### Given text
The history in question is, almost entirely, that of the World War II era, and this fact is hardly surprising. In these years the world experienced a spasm of violence and cruelty whose magnitude remains almost impossible to grasp. It included the Holocaust, the horrific aerial bombing of cities (including the atomic bombings), the cataclysmic losses suffered throughout Eurasia in World War II (as many as twenty-eight million victims in the Soviet Union alone) and an almost endless catalogue of other horrors. The United States faced one of the gravest threats in its history, and mobilized a greater percentage of its population for military service than in any conflict since the Civil War. While many scholars have described the Holocaust as a kind of collective trauma that still scars modern consciousness, the idea applies just as plausibly to the war years as a whole.

For Americans, this history also provides a singularly clear and attractive moral lesson, despite such blemishes as the internment of Japanese Americans (or, more controversially, the bombings of enemy cities, up to and including Hiroshima and Nagasaki). Secular Americans today may have trouble putting a face on absolute goodness, but they have no trouble doing so for absolute evil: it is Adolf Hitler, the uncontested devil of modern times. Those who risked their lives to defeat Hitler and his allies quite rightly have the status of unalloyed heroes—the “greatest generation,” in Tom Brokaw’s cloying phrase. Meanwhile, those who tried to appease Hitler enjoy nothing but scorn, a phenomenon that took off as early as the publication of the indictment Guilty Men in England in 1940. Americans today also have no trouble putting a face on foolishness and weakness in international affairs: it is that of the umbrella-toting Neville Chamberlain, as he waved a piece of paper in the air upon his return from Munich in 1938 and proclaimed “peace in our time.”

Nothing since 1945 has compared in sheer power, drama, horror or clarity to the events of this era, so it is understandable that they have had such staying power in our political imagination. Ever since the war, populist politicians who excel at whipping up national or ethnic hatreds are tarred as “fascists” or “Nazis.” Meanwhile, as early as the summer of 1945, American officials were already invoking the supposed lessons of Munich with reference to new foreign challenges. Soon after Hiroshima, for instance, Secretary of the Navy James Forrestal warned against sharing nuclear secrets with Stalin with the words “we tried that once with Hitler. There are no returns on appeasement.” Ever since, it has been de rigueur for Americans to justify action against alleged foreign threats with Hitler analogies, and to denounce the alleged appeasement of such threats with Munich analogies. Sometimes, the comparisons have been laughably inappropriate. Speaking of Manuel Noriega, the tin-pot dictator of Panama, whom Washington was accusing of protecting drug smugglers, Deputy Secretary of State Lawrence Eagleburger declared in August 1989, “That is aggression as surely as Adolf Hitler’s invasion of Poland fifty years ago was aggression.” Four months later, the United States invaded and deposed him.

### Information shown
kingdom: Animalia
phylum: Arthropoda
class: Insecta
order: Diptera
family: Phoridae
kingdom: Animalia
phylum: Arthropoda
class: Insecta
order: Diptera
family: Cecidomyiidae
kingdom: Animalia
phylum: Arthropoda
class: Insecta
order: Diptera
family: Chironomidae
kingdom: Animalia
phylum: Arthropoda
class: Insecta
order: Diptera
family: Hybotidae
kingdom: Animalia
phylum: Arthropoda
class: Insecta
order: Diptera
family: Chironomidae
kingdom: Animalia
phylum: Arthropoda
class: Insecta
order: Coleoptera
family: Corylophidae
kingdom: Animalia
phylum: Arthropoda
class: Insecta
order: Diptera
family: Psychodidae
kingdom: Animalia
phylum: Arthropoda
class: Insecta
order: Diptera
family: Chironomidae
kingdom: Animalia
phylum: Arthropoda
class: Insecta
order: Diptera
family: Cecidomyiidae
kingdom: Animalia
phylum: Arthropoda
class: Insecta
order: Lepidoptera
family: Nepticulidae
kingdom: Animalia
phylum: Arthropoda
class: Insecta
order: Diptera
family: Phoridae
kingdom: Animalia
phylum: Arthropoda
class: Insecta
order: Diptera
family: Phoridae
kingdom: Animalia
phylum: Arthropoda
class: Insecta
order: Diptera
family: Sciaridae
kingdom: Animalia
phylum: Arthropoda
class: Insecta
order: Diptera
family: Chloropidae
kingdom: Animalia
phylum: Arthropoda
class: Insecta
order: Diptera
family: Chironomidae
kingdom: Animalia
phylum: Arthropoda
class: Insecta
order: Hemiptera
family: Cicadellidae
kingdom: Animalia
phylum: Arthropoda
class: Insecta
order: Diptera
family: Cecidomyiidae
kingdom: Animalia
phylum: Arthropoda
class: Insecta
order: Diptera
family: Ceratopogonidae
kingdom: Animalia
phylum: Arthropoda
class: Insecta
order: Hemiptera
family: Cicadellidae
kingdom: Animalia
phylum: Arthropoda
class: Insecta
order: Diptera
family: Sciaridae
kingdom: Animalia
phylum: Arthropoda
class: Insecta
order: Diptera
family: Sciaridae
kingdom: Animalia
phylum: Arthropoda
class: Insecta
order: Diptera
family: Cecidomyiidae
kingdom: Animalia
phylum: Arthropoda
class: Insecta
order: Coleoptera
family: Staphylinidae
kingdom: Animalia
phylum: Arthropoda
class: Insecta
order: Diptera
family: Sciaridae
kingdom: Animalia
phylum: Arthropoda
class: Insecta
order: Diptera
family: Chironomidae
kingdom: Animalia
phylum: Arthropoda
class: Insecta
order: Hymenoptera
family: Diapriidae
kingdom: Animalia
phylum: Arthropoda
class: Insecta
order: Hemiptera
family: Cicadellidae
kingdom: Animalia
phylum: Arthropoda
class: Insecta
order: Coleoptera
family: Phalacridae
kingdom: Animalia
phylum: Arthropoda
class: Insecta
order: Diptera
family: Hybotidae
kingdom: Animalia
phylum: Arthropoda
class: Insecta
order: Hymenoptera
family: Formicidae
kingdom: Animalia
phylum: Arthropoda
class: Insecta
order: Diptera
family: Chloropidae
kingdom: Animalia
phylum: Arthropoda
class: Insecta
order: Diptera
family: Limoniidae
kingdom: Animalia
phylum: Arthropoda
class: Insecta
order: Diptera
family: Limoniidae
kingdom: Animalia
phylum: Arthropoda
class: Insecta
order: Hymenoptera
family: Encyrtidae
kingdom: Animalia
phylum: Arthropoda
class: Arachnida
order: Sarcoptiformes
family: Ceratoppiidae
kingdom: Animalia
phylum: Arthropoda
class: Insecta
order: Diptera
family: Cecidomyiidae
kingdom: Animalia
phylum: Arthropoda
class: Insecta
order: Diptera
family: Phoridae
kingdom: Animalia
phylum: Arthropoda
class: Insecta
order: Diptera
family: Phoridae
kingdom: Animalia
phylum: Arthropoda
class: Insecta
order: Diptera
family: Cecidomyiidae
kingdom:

### What you need to do
From the passage about World War II in American memory, write out word for word the stretch from "The history in" through "as a whole.". Rely only on the passage about World War II in American memory, not on the data.

### Response to the exercise
The history in question is, almost entirely, that of the World War II era, and this fact is hardly surprising. In these years the world experienced a spasm of violence and cruelty whose magnitude remains almost impossible to grasp. It included the Holocaust, the horrific aerial bombing of cities (including the atomic bombings), the cataclysmic losses suffered throughout Eurasia in World War II (as many as twenty-eight million victims in the Soviet Union alone) and an almost endless catalogue of other horrors. The United States faced one of the gravest threats in its history, and mobilized a greater percentage of its population for military service than in any conflict since the Civil War. While many scholars have described the Holocaust as a kind of collective trauma that still scars modern consciousness, the idea applies just as plausibly to the war years as a whole.